TASK PROMPT
Where "wrist" appears in a line of the entries below, that line should be copied.

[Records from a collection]
--------

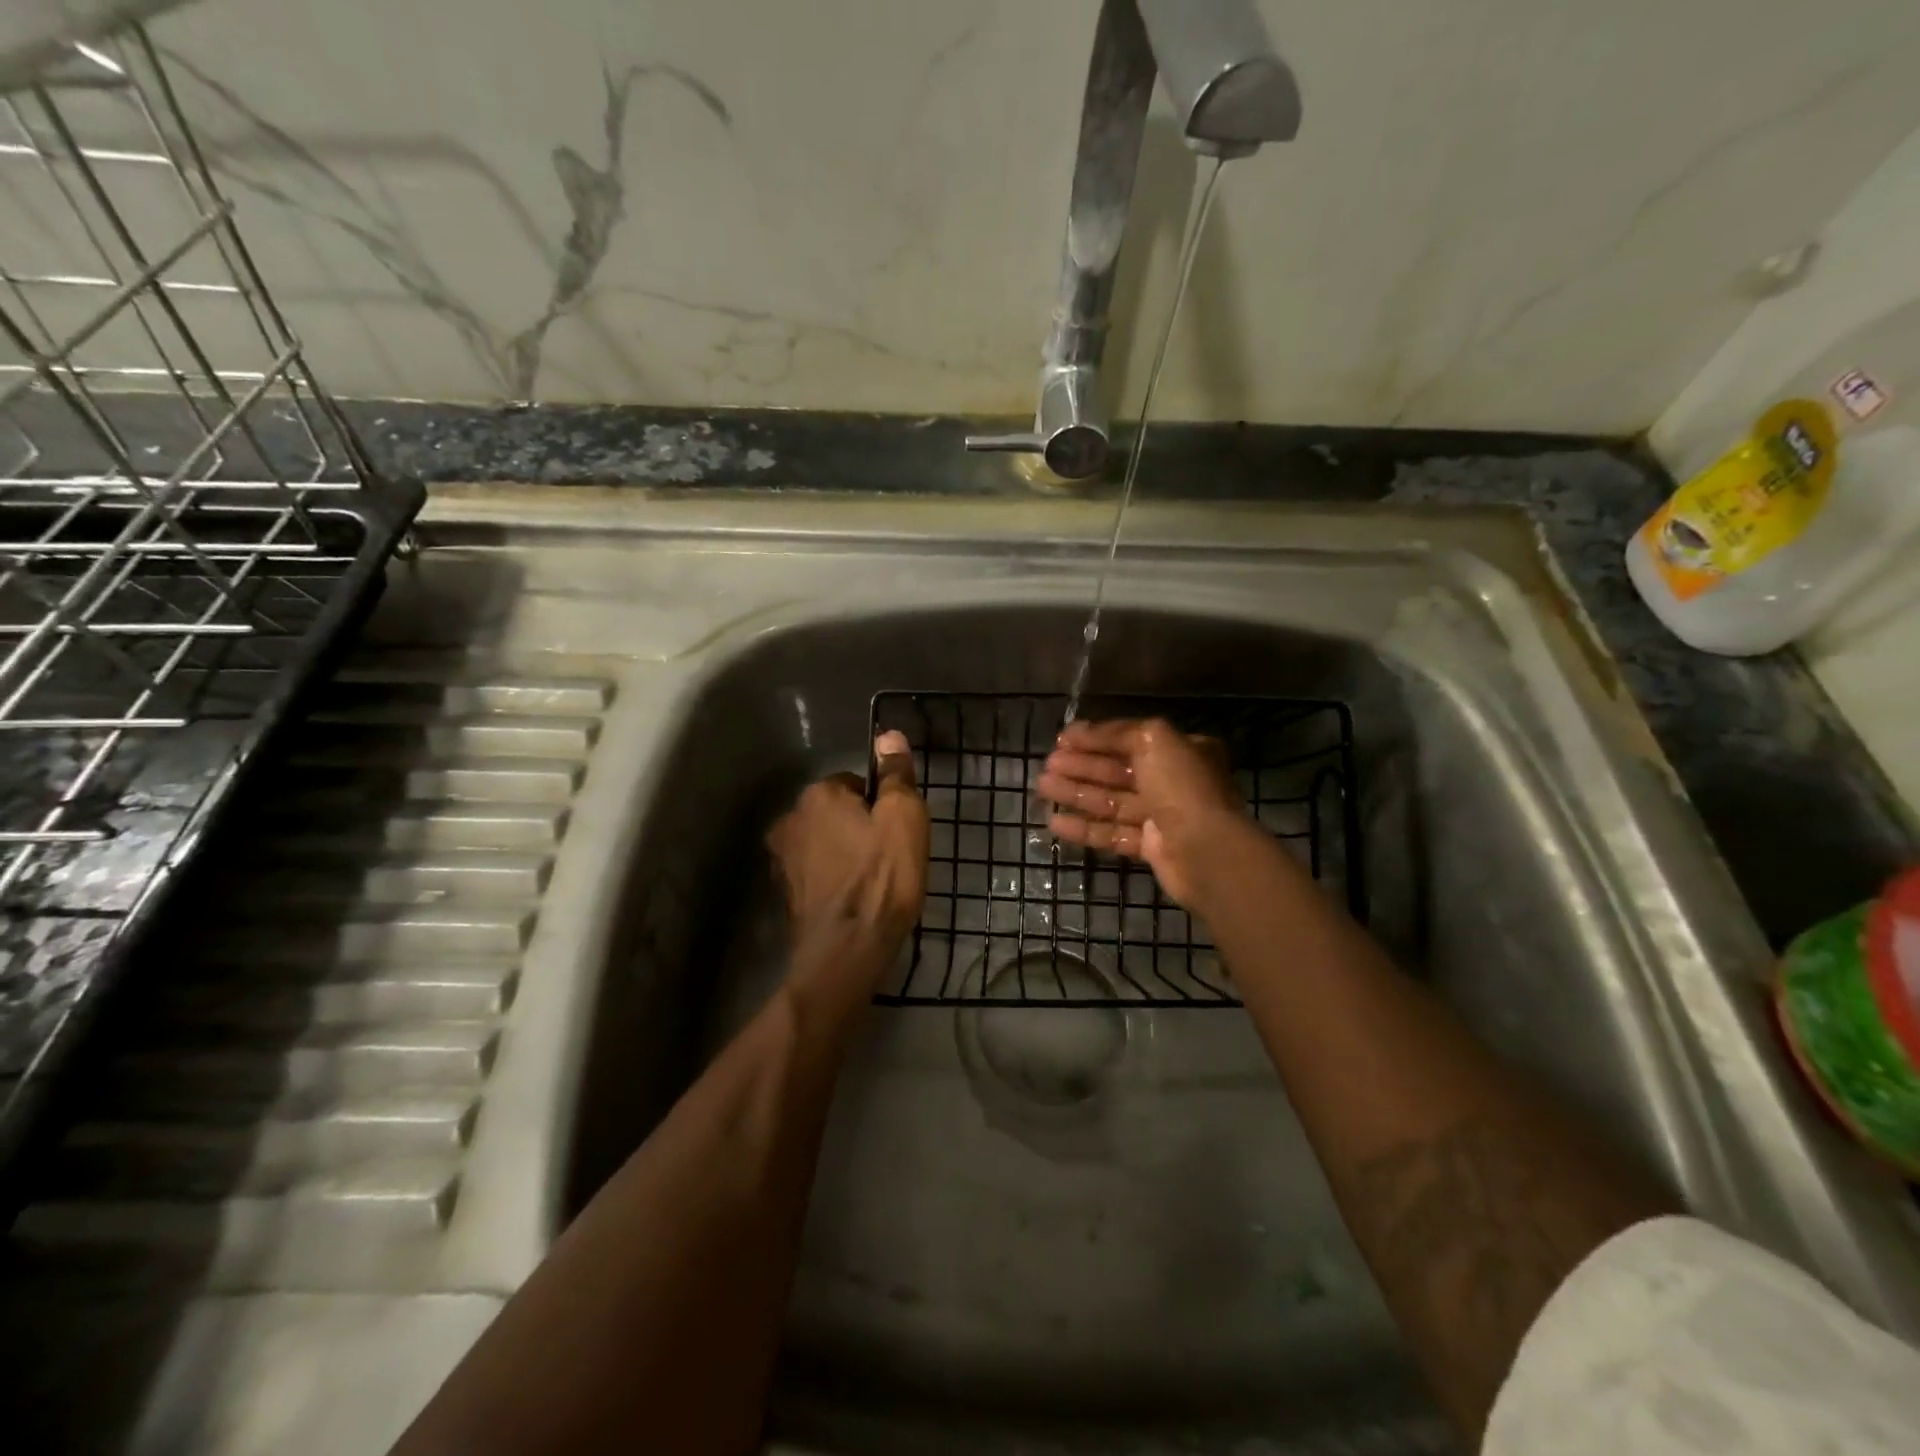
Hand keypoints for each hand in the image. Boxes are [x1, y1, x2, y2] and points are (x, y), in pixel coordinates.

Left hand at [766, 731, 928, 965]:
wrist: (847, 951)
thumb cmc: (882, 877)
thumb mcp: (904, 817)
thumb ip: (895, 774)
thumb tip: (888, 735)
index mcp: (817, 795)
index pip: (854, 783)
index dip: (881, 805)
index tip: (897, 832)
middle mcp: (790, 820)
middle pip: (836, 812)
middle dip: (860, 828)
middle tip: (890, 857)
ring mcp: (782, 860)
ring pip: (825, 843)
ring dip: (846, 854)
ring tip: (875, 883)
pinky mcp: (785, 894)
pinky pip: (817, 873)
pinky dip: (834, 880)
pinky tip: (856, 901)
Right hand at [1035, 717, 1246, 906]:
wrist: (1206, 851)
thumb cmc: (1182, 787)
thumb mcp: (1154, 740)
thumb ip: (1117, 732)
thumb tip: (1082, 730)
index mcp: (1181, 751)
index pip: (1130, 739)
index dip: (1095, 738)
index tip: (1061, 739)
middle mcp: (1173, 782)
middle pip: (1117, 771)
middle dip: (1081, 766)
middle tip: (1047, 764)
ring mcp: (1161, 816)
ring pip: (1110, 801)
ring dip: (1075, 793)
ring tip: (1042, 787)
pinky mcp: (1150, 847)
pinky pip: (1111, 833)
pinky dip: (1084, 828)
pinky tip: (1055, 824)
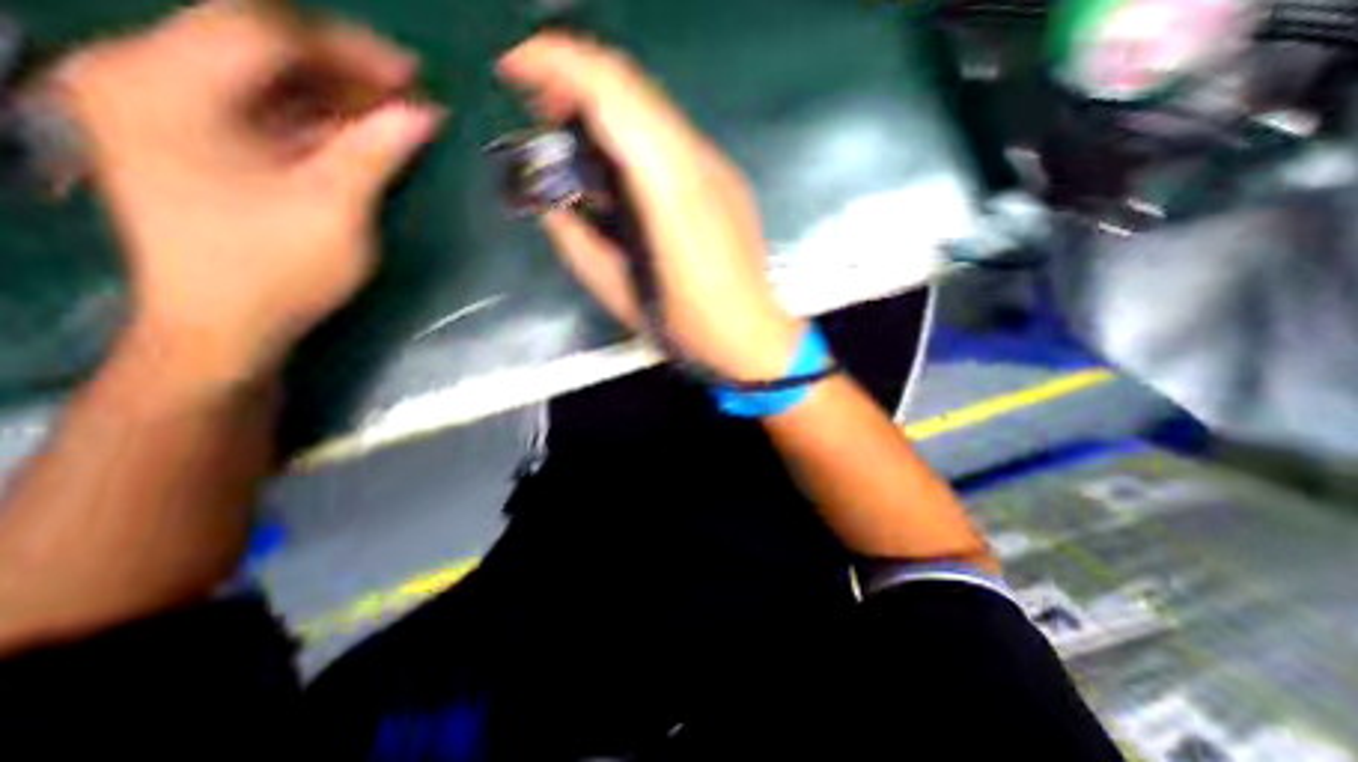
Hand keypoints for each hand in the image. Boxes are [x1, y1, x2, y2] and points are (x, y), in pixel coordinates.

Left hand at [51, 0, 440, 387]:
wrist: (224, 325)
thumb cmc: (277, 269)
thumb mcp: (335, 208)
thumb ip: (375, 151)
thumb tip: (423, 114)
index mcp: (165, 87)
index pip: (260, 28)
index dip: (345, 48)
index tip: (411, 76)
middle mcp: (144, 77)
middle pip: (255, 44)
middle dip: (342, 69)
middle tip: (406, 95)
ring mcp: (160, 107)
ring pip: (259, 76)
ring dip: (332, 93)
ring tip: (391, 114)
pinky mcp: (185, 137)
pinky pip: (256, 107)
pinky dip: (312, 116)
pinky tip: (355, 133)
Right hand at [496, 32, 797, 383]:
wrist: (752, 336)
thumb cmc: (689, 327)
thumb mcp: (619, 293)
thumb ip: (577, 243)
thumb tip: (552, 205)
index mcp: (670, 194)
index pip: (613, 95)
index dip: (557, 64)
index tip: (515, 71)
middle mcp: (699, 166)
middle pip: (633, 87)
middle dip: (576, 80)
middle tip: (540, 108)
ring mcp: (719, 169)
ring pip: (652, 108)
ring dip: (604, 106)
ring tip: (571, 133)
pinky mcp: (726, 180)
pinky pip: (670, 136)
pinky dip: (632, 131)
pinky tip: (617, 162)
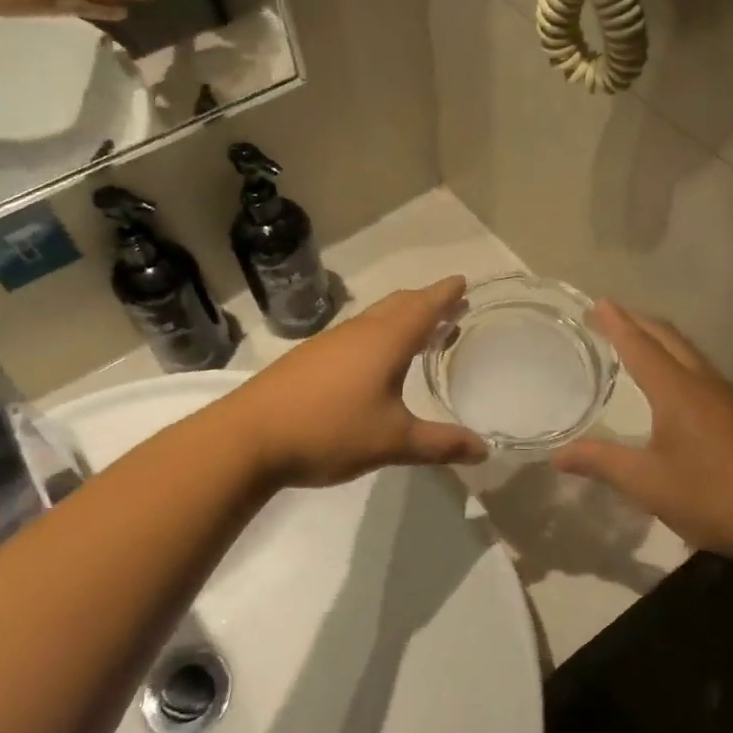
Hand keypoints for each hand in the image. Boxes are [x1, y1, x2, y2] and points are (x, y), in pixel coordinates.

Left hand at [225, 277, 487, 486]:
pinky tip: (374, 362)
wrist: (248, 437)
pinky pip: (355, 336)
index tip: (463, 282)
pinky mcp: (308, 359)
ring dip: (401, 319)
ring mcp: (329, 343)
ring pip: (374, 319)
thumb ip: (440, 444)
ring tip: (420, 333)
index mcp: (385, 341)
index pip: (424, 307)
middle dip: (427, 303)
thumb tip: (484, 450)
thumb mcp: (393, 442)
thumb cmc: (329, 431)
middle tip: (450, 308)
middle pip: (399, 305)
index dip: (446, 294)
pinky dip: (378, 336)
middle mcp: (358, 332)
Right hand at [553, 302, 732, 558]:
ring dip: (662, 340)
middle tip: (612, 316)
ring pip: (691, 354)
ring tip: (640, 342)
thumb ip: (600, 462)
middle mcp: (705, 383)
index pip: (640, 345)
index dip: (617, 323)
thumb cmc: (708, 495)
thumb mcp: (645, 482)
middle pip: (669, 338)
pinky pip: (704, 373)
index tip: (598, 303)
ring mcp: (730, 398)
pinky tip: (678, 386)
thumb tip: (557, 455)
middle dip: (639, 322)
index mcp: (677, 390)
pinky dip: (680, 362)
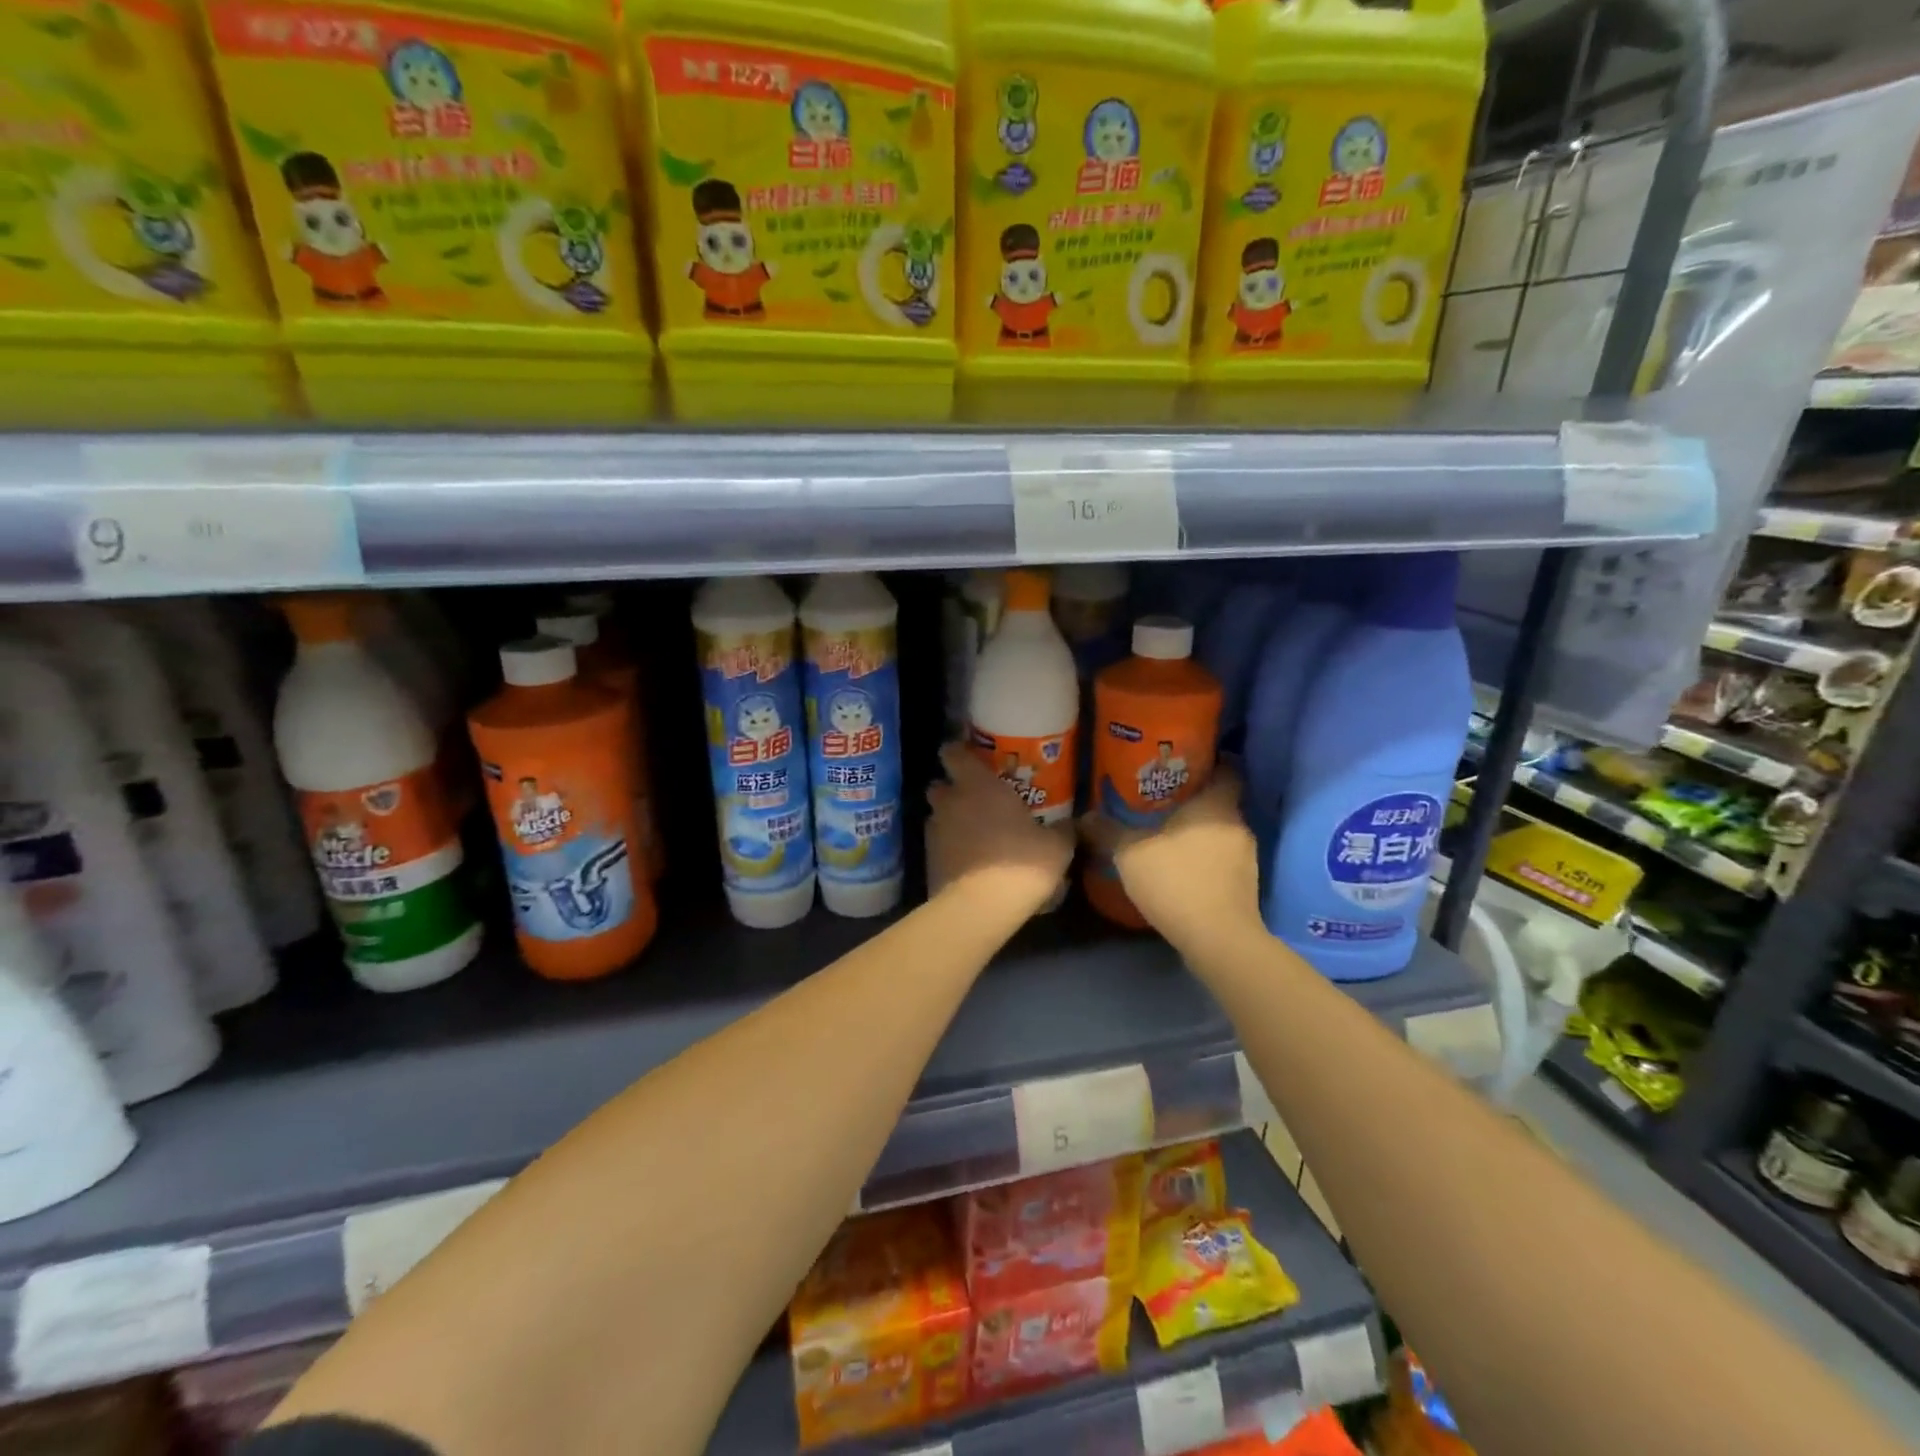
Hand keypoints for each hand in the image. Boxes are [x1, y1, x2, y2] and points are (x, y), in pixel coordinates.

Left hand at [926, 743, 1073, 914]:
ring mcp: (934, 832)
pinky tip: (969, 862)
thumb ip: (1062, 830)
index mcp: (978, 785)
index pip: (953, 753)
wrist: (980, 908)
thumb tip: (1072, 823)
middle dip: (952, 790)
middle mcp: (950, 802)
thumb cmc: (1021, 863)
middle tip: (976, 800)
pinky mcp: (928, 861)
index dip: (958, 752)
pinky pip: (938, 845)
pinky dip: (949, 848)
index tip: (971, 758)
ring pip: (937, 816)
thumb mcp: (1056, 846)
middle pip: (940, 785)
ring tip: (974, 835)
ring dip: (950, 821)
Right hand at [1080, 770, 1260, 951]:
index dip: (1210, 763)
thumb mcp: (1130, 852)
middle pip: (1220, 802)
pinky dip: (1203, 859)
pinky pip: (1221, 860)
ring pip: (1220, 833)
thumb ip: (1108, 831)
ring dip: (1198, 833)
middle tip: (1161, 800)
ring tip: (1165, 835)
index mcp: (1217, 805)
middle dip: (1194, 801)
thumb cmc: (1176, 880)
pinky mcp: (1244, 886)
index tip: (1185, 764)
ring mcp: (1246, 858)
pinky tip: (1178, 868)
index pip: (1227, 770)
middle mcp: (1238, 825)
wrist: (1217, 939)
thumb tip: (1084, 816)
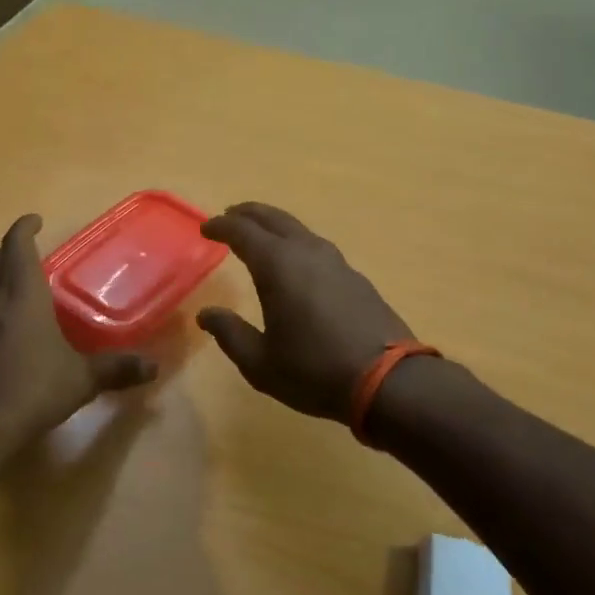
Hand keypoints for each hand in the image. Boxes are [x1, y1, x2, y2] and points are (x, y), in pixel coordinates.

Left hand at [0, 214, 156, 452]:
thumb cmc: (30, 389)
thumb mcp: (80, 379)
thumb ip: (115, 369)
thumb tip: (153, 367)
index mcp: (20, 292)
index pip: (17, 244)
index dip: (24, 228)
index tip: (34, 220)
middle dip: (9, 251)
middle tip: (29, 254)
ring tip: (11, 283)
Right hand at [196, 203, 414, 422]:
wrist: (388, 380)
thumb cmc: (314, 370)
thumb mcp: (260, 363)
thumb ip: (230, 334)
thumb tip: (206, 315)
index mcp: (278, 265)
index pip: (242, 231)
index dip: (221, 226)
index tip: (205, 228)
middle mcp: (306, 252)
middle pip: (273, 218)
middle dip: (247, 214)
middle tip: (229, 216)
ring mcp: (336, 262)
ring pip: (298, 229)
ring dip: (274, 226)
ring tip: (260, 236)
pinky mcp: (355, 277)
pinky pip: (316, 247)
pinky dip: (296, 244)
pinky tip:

--------

TASK ANSWER
wrist: (847, 951)
wrist: (1206, 851)
wrist: (224, 325)
wrist: (752, 336)
wrist: (248, 437)
wrist: (980, 908)
wrist: (1217, 939)
wrist: (388, 380)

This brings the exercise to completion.